DATASET RECORDS:

[Start of section]

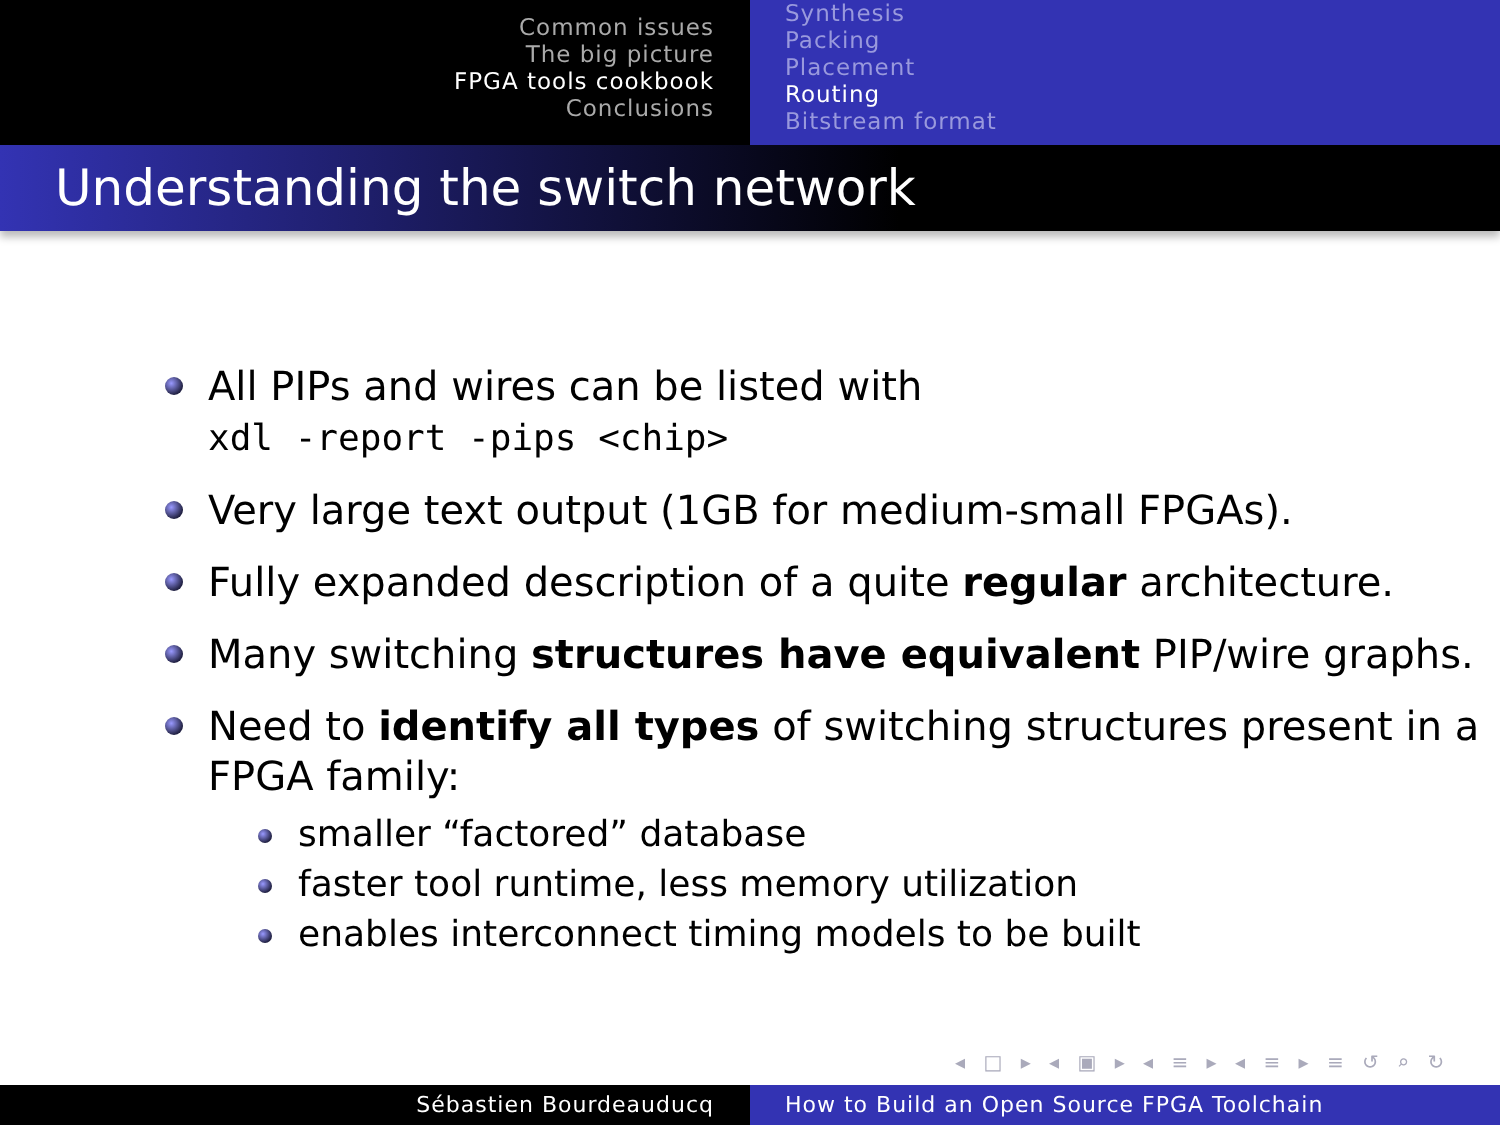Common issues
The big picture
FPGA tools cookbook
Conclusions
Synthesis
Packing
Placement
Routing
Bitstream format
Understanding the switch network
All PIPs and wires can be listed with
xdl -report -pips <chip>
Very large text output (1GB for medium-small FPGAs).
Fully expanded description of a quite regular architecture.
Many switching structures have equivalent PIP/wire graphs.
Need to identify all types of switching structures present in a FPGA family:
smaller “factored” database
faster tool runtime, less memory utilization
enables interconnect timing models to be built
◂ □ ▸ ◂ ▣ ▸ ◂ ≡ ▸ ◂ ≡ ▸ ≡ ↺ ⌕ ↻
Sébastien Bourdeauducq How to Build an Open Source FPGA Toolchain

[End of section]

Wherever a line in the records contains the word "switching", copy that line.

REPLY:
Many switching structures have equivalent PIP/wire graphs.
Need to identify all types of switching structures present in a FPGA family:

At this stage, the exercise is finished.